Homens de posse
O amigo Henrique Sanches, o Cavaleiro do SciFi, me desafiou a participar de seu projeto, em que autores criam minicontos com base em artes incríveis que ele cria/ seleciona. Me passou duas imagens para eu escolher e acabei escrevendo histórias sobre ambas. Os estilos e gêneros diferem, mas os contos giram em torno de homens deploráveis, que exercitam a possessividade e a objetificação feminina sem pudor. Uma com uma pegada de ficção científica e a outra mais de realismo fantástico/ fantasia.
O primeiro miniconto está no Instagram e o reproduzo abaixo:
A outra
Os dois homens observavam a androide sentada à frente deles.
– Ficou idêntica, igualzinha a ela. Meus parabéns.
– Obrigado, senhor.
– Ela vai conversar, andar, participar de jantares, essas coisas?
– Tudo, senhor. Como a de verdade. O processamento de linguagem é dos mais avançados.
– E… fazer aquelas coisas também, certo?
O rapaz sorriu e desceu alguns centímetros do zíper no casaco da robô, revelando seu colo.
– Sim, com dedicação que o senhor jamais viu.
– Ótimo. Ela… – o homem se abaixou e encarou os olhos azuis da androide, como se tentando ler algo em sua íris – ela vai me amar?
– Incondicionalmente. Mais que tudo.
– Bom, muito bom. E vai me obedecer sem questionar?
– Como a um mestre.
O homem retirou a carteira do bolso de trás e sacou o cartão de crédito. Aproximou-se do rapaz e cochichou em seu ouvido:
– A outra, a original, vocês…
– Incinerada, senhor, conforme o pedido.
– Excelente. Então acho que é isso. Vamos, Antônia. Dessa vez seremos felizes para sempre.

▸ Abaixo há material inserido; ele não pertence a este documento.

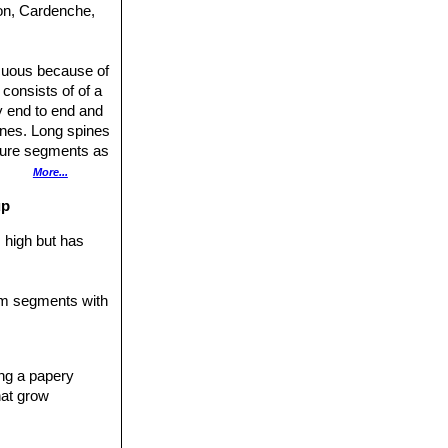
don, Cardenche,
icuous because of
 consists of of a
y end to end and
ines. Long spines
ature segments as
meter of 25 cm.
More...
rk pink and
up
hes 60 cm tall.
ies (var.
 high but has
rescens
, which is
y overlapping
tem segments with
segments
y-green, strongly
r chollas, are
ing a papery
les to the upright
hat grow
eing to back,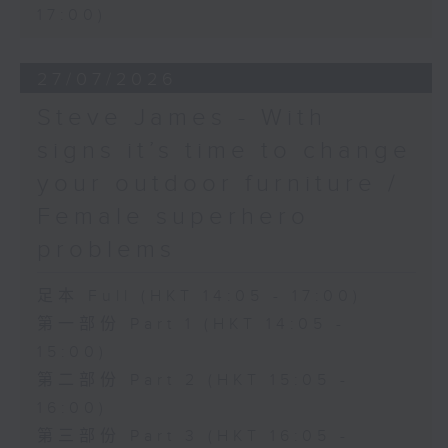
17:00)
27/07/2026
Steve James - With
signs it’s time to change
your outdoor furniture /
Female superhero
problems
足本 Full (HKT 14:05 - 17:00)
第一部份 Part 1 (HKT 14:05 -
15:00)
第二部份 Part 2 (HKT 15:05 -
16:00)
第三部份 Part 3 (HKT 16:05 -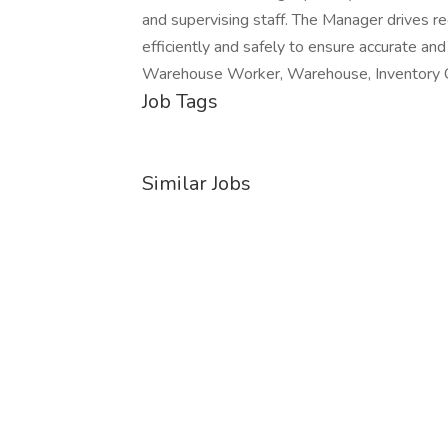
and supervising staff. The Manager drives rec
efficiently and safely to ensure accurate 
Warehouse Worker, Warehouse, Inventory C
Job Tags
Similar Jobs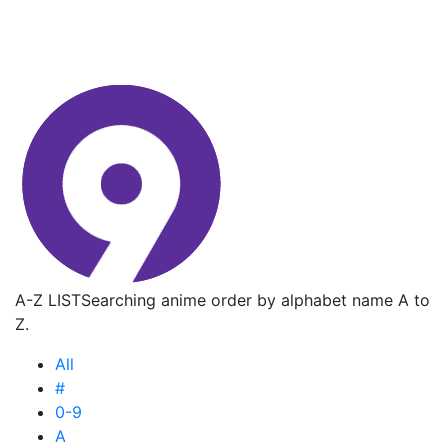
A-Z LIST
Searching anime order by alphabet name A to
Z.
All
#
0-9
A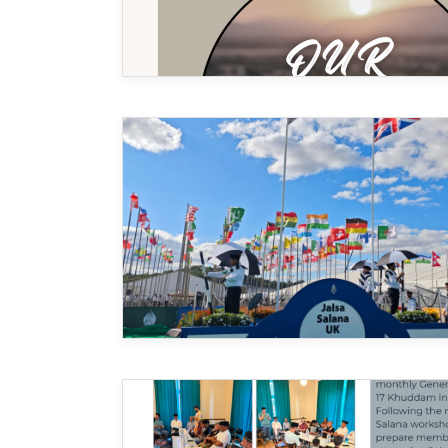
MIDDLESEX
MUQAMI
NORTH EAST
NORTH WEST
SCOTLAND
SOUTH
SOUTH WEST
TAHIR
WEST MIDLANDS
YORKSHIRE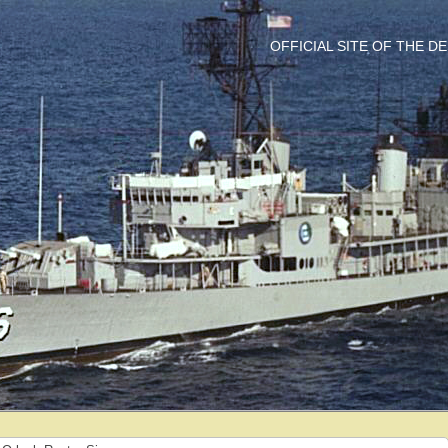
OFFICIAL SITE OF THE 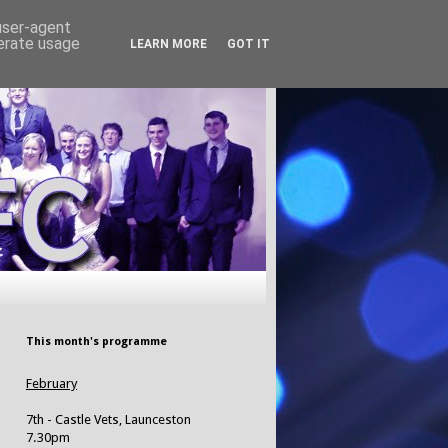
 user-agent
nerate usage
LEARN MORE
GOT IT
This month's programme
February
7th - Castle Vets, Launceston
7.30pm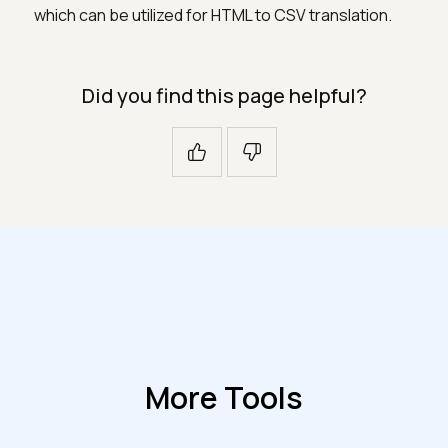
which can be utilized for HTML to CSV translation.
Did you find this page helpful?
More Tools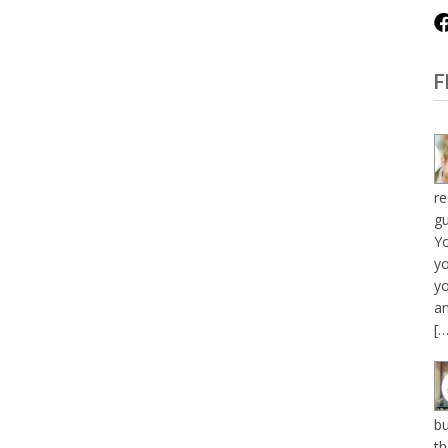
F
re
gu
Y
yo
yo
an
[…
bu
th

A segunda história segue abaixo. Ela foi inspirada em uma arte incrível de Wenqing Yan.
Terrário
Arlindo deu duas voltas na chave, trancando a porta da loja de artigos botânicos. Dobrou o jaleco sobre o balcão e desceu a escada caracol até o porão. Abriu um sorriso fascinado no reencontro diário com seu tesouro: dezenas de terrários contendo biomas em miniatura.

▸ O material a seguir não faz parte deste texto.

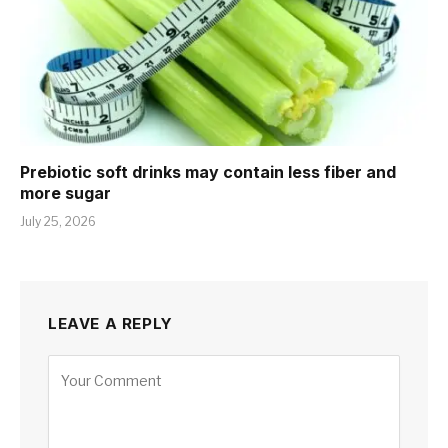
Prebiotic soft drinks may contain less fiber and
more sugar
July 25, 2026
LEAVE A REPLY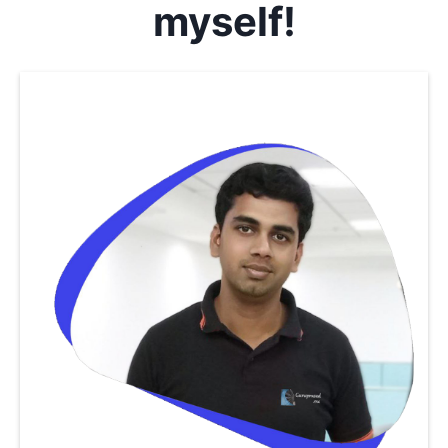
myself!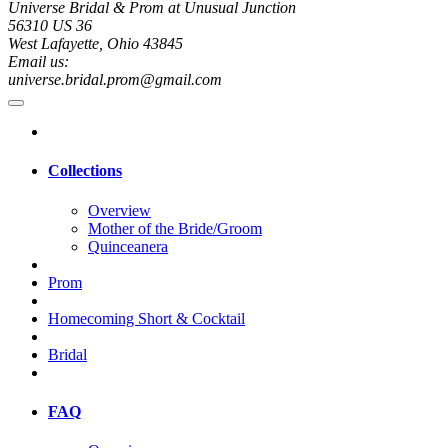
Universe Bridal & Prom at Unusual Junction
56310 US 36
West Lafayette, Ohio 43845
Email us:
universe.bridal.prom@gmail.com
Collections
Overview
Mother of the Bride/Groom
Quinceanera
Prom
Homecoming Short & Cocktail
Bridal
FAQ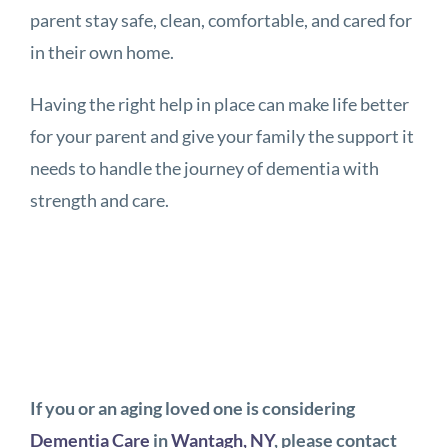
parent stay safe, clean, comfortable, and cared for
in their own home.
Having the right help in place can make life better
for your parent and give your family the support it
needs to handle the journey of dementia with
strength and care.
If you or an aging loved one is considering
Dementia Care
in
Wantagh, NY
, please contact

Verificou as condições de cada um, até chegar a uma caixa de metal gradeada, trancada por cadeado, contendo um único jarro. Abriu a porta e retirou o terrário com cuidado.
Acariciou o vidro e apreciou o conteúdo. Várias espécies de gramíneas e folhagens miniaturizadas ao longo de gerações. Mas não só. No terrário, também havia borboletas milimétricas. Ao sentir-se esquadrinhada pela enorme face sedenta de barba rala branca, a pequena fada levantou o rosto cansado dos joelhos dobrados, olhou para Arlindo com olhos vitrificados e voltou-se para um sutil reflexo de luz na parede do jarro. “Ela está crescendo”, pensou o homem. “Preciso trocar para um jarro maior.” Dessa vez, ele terá cuidado redobrado. Na última troca, há uns cinco anos, Sininho quase fugiu.